━━━━━ Records for the task
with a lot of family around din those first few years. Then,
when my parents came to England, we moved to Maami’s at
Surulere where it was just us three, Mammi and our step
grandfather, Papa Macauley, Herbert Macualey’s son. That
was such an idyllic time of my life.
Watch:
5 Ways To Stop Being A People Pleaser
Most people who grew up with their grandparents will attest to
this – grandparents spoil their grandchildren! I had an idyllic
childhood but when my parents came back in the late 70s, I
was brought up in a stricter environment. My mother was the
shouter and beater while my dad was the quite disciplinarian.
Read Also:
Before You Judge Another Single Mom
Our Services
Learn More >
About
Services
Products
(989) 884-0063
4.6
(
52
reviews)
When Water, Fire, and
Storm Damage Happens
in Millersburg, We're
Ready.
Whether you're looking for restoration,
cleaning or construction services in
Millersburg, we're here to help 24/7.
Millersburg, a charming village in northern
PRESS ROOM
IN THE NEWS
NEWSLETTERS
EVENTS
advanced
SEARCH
━━━━━━━━━━
Work instructions. From the material above, copy every line where the word "their" is found.

Your solution.
Most people who grew up with their grandparents will attest to
this – grandparents spoil their grandchildren! I had an idyllic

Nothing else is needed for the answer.